During her junior year at Riverside High School, she was keeping score at a volleyball game when her uncle showed up.
He had devastating news. Fowler’s mother had died unexpectedly at home while Fowler was at the school.
The tragedy was compounded because Fowler’s father had abandoned the family six months earlier.
“He just up and left,” she said.
Bewildered, she tried to make sense of her mother’s sudden death.
“She said she hadn’t been feeling well a couple of days before she died,” said Fowler. “I was told the cause of death is still undetermined.”
But the consequences were crystal clear.
“I went from having both parents to having none.”
Her family, including her older brother and older sister, gathered around her, and her mother’s family from Chicago came to stay for a time, offering much needed support to the heartbroken teen.
Fortunately, she was able to move in with her aunt and uncle who lived just across the street, and she worked hard not to fall behind in her schoolwork.
“It was a difficult time. There were some hard days,” said English teacher Sheila Messick. “But she didn’t let her grades slip.”
That’s because Fowler knew how important academic success was to her mother.
“My mom always told me grades are so important, so even after she died I always thought about getting good grades,” she said. “I want to make her proud.”

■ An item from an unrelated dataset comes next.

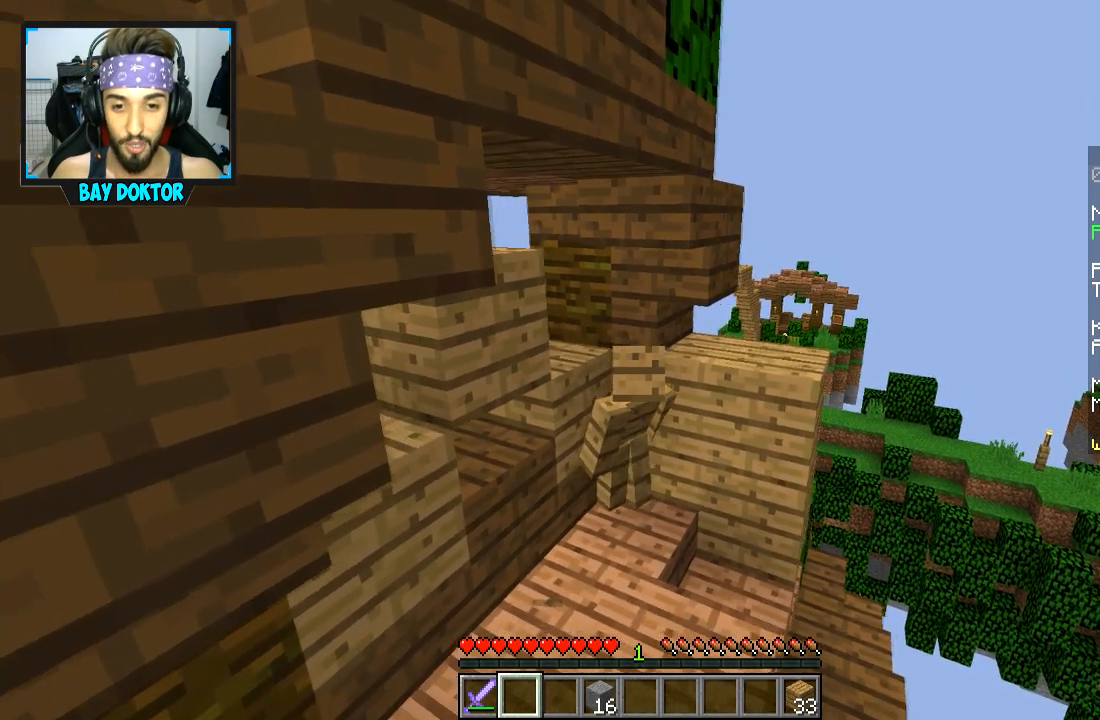
{"keys": [], "mouse": [], "events": [[17, "a", "up"], [167, "w", "down"], [468, "w", "up"]]}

“But it was really hard to focus.”
Fowler said her classmates and the staff at Riverside were helpful, but she admitted that when she walked down the halls and students greeted her and told her how sorry they were, their kindness triggered memories of all she’d lost.
Still, she said, “I learned so much from my teachers and my peers.”
And the support of her brother and sister helped ease the pain.
“My siblings and I were close before, but we’re even closer now,” Fowler said. “We talk all the time. I hold on to the people I love even tighter, and I cherish life even more.”
Messick marveled at her persistence.
“She’s in the honors program and challenges herself with rigorous courses and stays on top of them,” Messick said. “She’s such a positive, outgoing person.”
Science is Fowler’s favorite subject.
“I’m going to go to WSU and pursuing nursing,” she said. “I like helping people. I’ve wanted to be a nurse since middle school.”
The losses she’s endured have sharpened her focus, and Messick has no doubt this student will soar.
“Considering all her struggles, she’s really persevered,” Messick said. “She’ll be highly successful. She has that mindset.”
Thinking ahead to her commencement ceremony, Fowler said of her mom, “She’s not physically going to be there, but I feel like she’ll be there in spirit. Everything I’ve done since she passed away is for her.”